Questions et consignes.
#1 Répondez à ces questions sur le texte :
(a) Quel mois, d'ordinaire joyeux, n'a pas réjoui cette fois ?
(b) Qu'est-ce qui vaudrait mieux ici qu'un grand palais là-bas ?
(c) Selon la dernière phrase, qu'est-ce qui redouble chaque fois ?
#2 Dans les enregistrements, transformez en liste numérotée les lignes allant de celle qui contient « latitude: 40.9937 » jusqu'à la fin des enregistrements, les deux bornes comprises, en omettant les lignes vides.

+++ Texte

Le chant du rossignol n’a plus pour moi de charmes, tant j’ai le cœur morne et triste. Et cependant je m’étonne qu’Avril ne m’ait pas réjoui ; car c’est l’époque où d’ordinaire ma joie redoublait. Mais aujourd’hui ne me plaisent ni la fleur ni les fruits qui pendent aux rameaux.

Les messagers qui m’ont cherché me feront mourir de tristesse. Ah ! s’ils savaient combien une petite maison vaudrait mieux ici que là-bas un grand palais ! Leurs entretiens me sont une peine et il me semble que je serai déshonoré si je reviens avec eux dans ma contrée.

Je ne crois pas qu’on ait jamais vu qu’un homme s’exile dans sa propre patrie. Mais ma dame est si dure pour moi ! et le retour dans ma patrie m’est une si grande peine ! Plus ma renommée augmente là-bas, plus je souffre. Ma honte et ma crainte redoublent chaque fois[1].

++++++
+++ Données de l'exercice

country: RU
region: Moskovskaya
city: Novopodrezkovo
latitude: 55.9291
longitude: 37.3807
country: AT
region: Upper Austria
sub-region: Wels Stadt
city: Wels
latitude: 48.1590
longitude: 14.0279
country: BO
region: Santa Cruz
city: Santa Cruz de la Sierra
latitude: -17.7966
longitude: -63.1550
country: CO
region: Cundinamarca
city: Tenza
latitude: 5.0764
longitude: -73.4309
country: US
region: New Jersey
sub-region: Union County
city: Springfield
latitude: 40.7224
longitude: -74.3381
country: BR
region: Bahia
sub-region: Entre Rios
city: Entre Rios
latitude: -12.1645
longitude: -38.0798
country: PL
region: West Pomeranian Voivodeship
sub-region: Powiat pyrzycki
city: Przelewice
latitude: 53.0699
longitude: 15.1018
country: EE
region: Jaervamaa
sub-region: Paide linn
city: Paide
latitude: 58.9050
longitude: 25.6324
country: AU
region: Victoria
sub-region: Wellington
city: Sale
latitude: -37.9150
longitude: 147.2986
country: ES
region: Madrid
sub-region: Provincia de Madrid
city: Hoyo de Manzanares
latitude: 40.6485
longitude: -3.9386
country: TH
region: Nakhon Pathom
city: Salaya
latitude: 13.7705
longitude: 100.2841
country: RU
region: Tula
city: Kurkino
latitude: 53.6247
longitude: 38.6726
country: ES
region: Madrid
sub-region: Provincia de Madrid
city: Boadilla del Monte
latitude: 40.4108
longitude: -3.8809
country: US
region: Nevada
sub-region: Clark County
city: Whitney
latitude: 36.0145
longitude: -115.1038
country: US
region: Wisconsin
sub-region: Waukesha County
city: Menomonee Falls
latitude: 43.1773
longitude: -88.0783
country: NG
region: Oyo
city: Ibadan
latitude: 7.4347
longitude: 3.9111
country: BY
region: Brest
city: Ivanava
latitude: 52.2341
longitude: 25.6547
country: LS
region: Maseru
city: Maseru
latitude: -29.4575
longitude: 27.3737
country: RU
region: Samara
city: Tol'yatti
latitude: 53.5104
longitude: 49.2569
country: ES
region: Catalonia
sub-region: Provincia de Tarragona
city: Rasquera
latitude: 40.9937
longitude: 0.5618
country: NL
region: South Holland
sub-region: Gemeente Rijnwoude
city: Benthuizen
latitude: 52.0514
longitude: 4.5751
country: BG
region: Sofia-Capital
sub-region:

++++++

Réponses ci-dessous.
#1
(a) Avril.
(b) Une petite maison.
(c) La honte et la crainte.

#2
1. latitude: 40.9937
2. longitude: 0.5618
3. country: NL
4. region: South Holland
5. sub-region: Gemeente Rijnwoude
6. city: Benthuizen
7. latitude: 52.0514
8. longitude: 4.5751
9. country: BG
10. region: Sofia-Capital
11. sub-region:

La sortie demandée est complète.